Gradient Episodic Memory for Continual Learning

From statwiki
Revision as of 01:32, 20 November 2018 by Atsenhen (talk | contribs)
Jump to navigation Jump to search

Presented by

  • Yu Xuan Lee
  • Tsen Yee Heng

Background and Introduction

Supervised learning consist of a training set [math]\displaystyle{ D_{tx}=(x_i,y_i)^n_{i=1} }[/math], where [math]\displaystyle{ x_i \in \mathcal{X} }[/math] and [math]\displaystyle{ y_i \in \mathcal{Y} }[/math]. Empirical Risk Minimization (ERM) is one of the common supervised learning method used to minimize a loss function by having multiple passes over the training set.


[math]\displaystyle{ \frac{1}{|D_{tr}|}\textstyle \sum_{(x_i,y_i) \in D_{tr}} \ell (f(x_i),y_i) }[/math]


where [math]\displaystyle{ \ell :\mathcal {Y} \times \mathcal {Y} \to [0, \infty) }[/math]

Different to machine learning, datas are being observed sequentially, occurred recurrently, and stored limitedly for learning humans. Thus, the iid assumption is not applicable to ERM. One of the characteristics of ERM is "catastrophic forgetting", which is the problem of recalling past knowledge upon acquiring new ones. To overcome this problem, Gradient Episodic Memory (GEM) is introduced to alleviates forgetting on previous acquired knowledge, while solving new problems more efficiently.

Framework for Continual Learning

The feature vector [math]\displaystyle{ x_i \in \mathcal{X}_t }[/math], task descriptor [math]\displaystyle{ t_i \in \mathcal{T} }[/math], and target vector [math]\displaystyle{ y_i \in \mathcal{Y}_t }[/math] are the three main components of a continuum of data. Note that the continuum is locally iid where for every [math]\displaystyle{ (x_i, t_i, y_i) }[/math]

[math]\displaystyle{ (x_i,y_i) \overset{iid}{\sim} P_{t_i}(X,Y) }[/math]


The main mathematical purpose of continual learning is to obtain [math]\displaystyle{ f: \mathcal{X} \times \mathcal{Y} }[/math] where a target vector [math]\displaystyle{ y }[/math] must be inquired using a test pair [math]\displaystyle{ (x,t) }[/math].

**Data extract:**
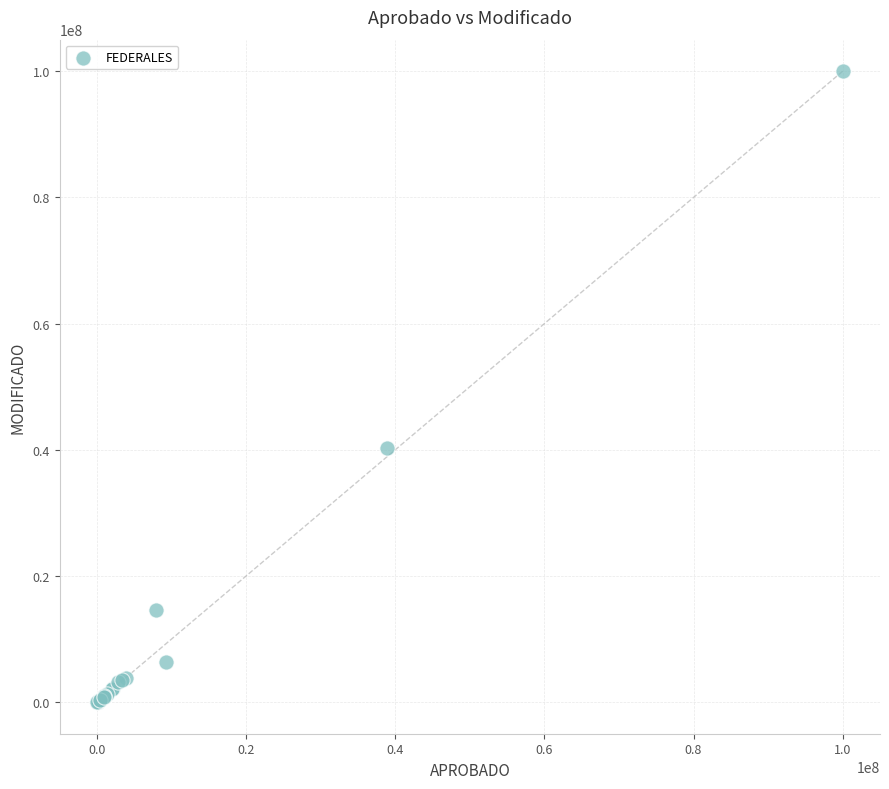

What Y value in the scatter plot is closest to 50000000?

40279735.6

==

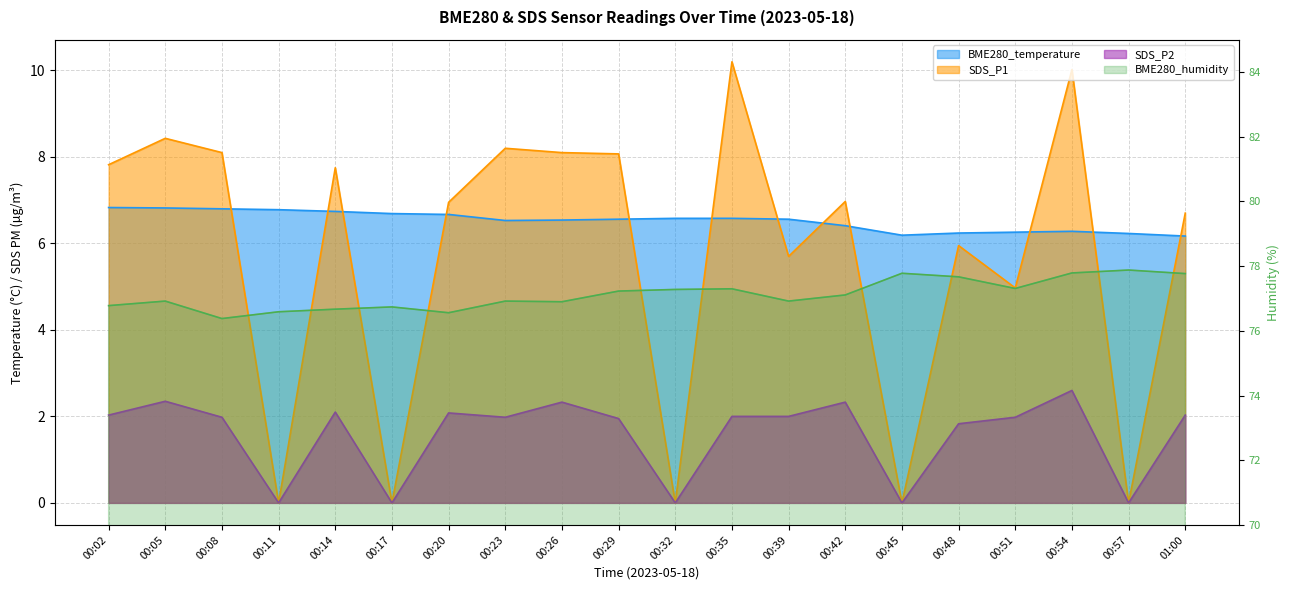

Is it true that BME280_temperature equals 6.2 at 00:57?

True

**Complete the following:**
1) Using the Gradient Episodic Memory page, explain in one to three sentences why Gradient Episodic Memory is introduced.
2) Return the passage of the Gradient Episodic Memory page from "Gradient Episodic Memory for" to "the training set.", copied word for word.

**Solutions to the exercise:**
1) Gradient Episodic Memory is introduced to overcome "catastrophic forgetting," which the page describes as the problem of recalling past knowledge upon acquiring new knowledge. It is meant to reduce forgetting of previously acquired knowledge while solving new problems more efficiently.

2)
Gradient Episodic Memory for Continual Learning

From statwiki
Revision as of 01:32, 20 November 2018 by Atsenhen (talk | contribs)
Jump to navigation Jump to search

Presented by

  • Yu Xuan Lee
  • Tsen Yee Heng

Background and Introduction

Supervised learning consist of a training set [math]\displaystyle{ D_{tx}=(x_i,y_i)^n_{i=1} }[/math], where [math]\displaystyle{ x_i \in \mathcal{X} }[/math] and [math]\displaystyle{ y_i \in \mathcal{Y} }[/math]. Empirical Risk Minimization (ERM) is one of the common supervised learning method used to minimize a loss function by having multiple passes over the training set.